━━ DATA FOR REVIEW

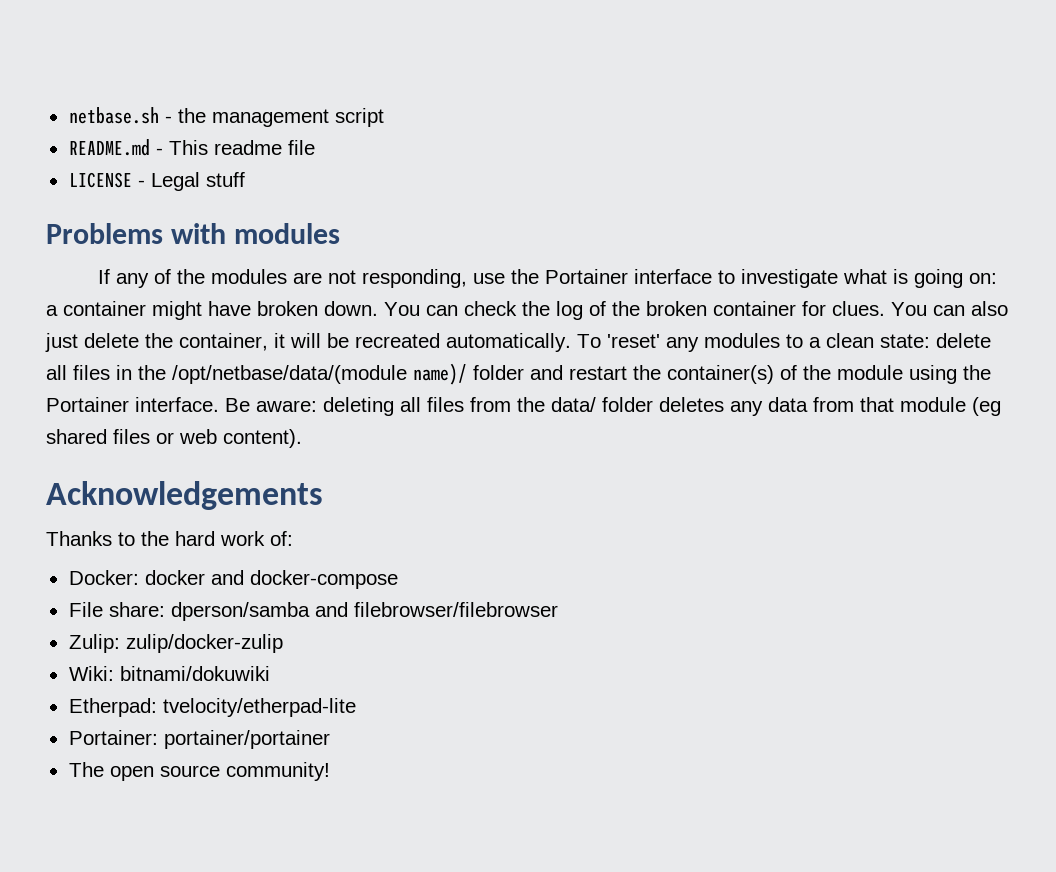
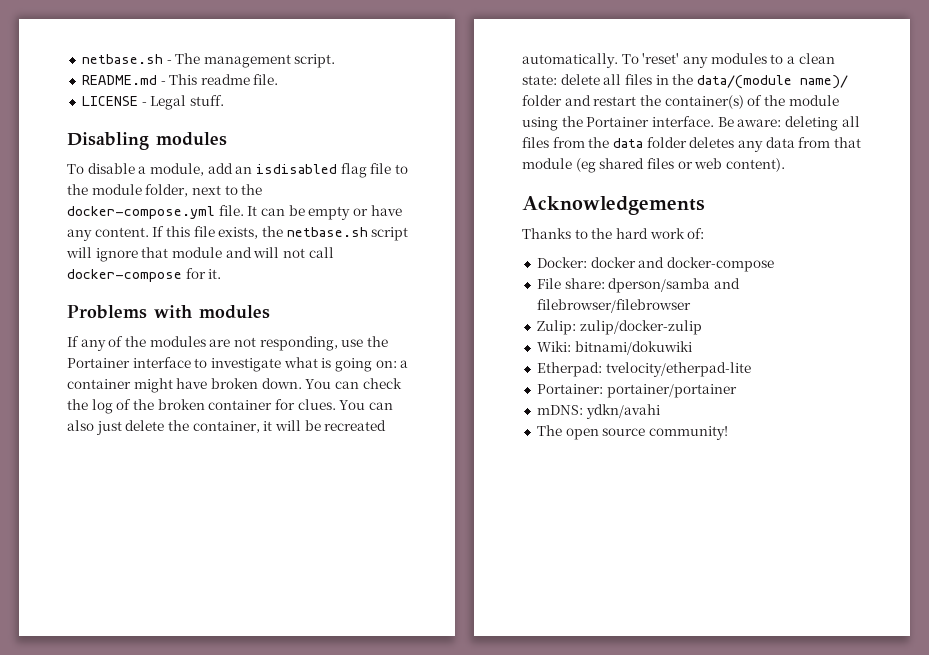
[177,108,384,127] the management script -> [175,53,336,68] The management script.
[287,140,315,155] file -> [253,74,279,85] file.
[205,172,245,187] stuff -> [189,95,224,106] [67,132,227,150] [67,163,408,178] [67,184,263,197] [67,205,402,220] [67,226,409,241] [66,247,334,262] [67,268,222,282] stuff. // Disabling modules // To disable a module, add an isdisabled flag file to the module folder, next to the docker-compose.yml file. It can be empty or have any content. If this file exists, the netbase.sh script will ignore that module and will not call docker-compose for it.
[172,365,407,384] /opt/netbase/data/(module -> [696,75,792,89] data/(module
[551,397,596,412] data/ -> [612,138,643,148] data
(330, 739) none -> [536,404,660,419] // mDNS: ydkn/avahi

━━━━

→ WHAT TO PRODUCE
Could the lines from the top of the material through the line with "[287,140,315,155] file ->" be repeated exactly, pictures left out?

→ SOLUTION
[177,108,384,127] the management script -> [175,53,336,68] The management script.
[287,140,315,155] file -> [253,74,279,85] file.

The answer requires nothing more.